To increase the chances that a query can be parallelized and distributed maximally, there should be at least as many shards for a table than there are CPUs in the cluster. This is because CrateDB will automatically balance shards across the cluster so that each node contains as few shards as possible.
In summary: the smaller your shards are, the more of them you will have, and so the more likely it is that they will be distributed across the whole cluster, and hence across all of your CPUs, and hence the faster your queries will run.
Avoid extensive over-allocation¶
Caution
If you have more shards per table than CPUs, this is called over-allocation. A little over-allocation is desirable. But if you significantly over-allocate your shards per table, you will see performance degradation.

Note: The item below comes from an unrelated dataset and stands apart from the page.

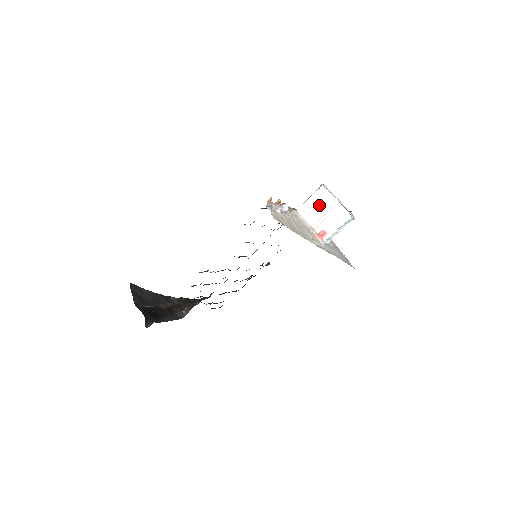
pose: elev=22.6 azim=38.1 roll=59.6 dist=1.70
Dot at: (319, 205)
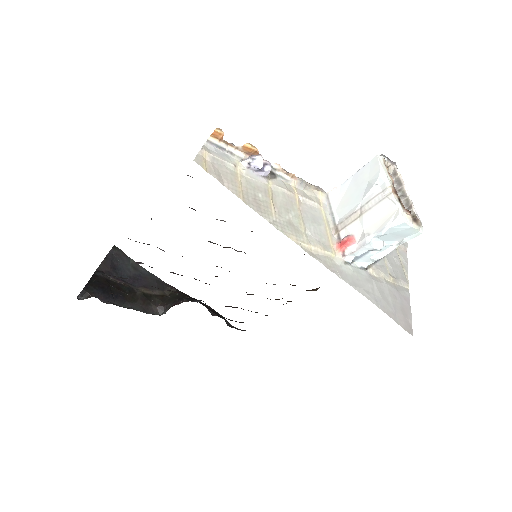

When you have slightly more shards per table than CPUs, you ensure that query workloads can be parallelized and distributed maximally, which in turn ensures maximal query performance.
Optimize for ingestion¶
When doing heavy ingestion, it is good to cluster a table across as many nodes as possible. However, we have found that ingestion throughput can often increase as the table shard per CPU ratio on each node decreases.
Ingestion throughput typically varies on: data volume, individual payload sizes, batch insert size, and the hardware. In particular: using solid-state drives (SSDs) instead of hard-disk drives (HDDs) can massively increase ingestion throughput.
We recommend to benchmark your particular ingest workload to find the sweet spot.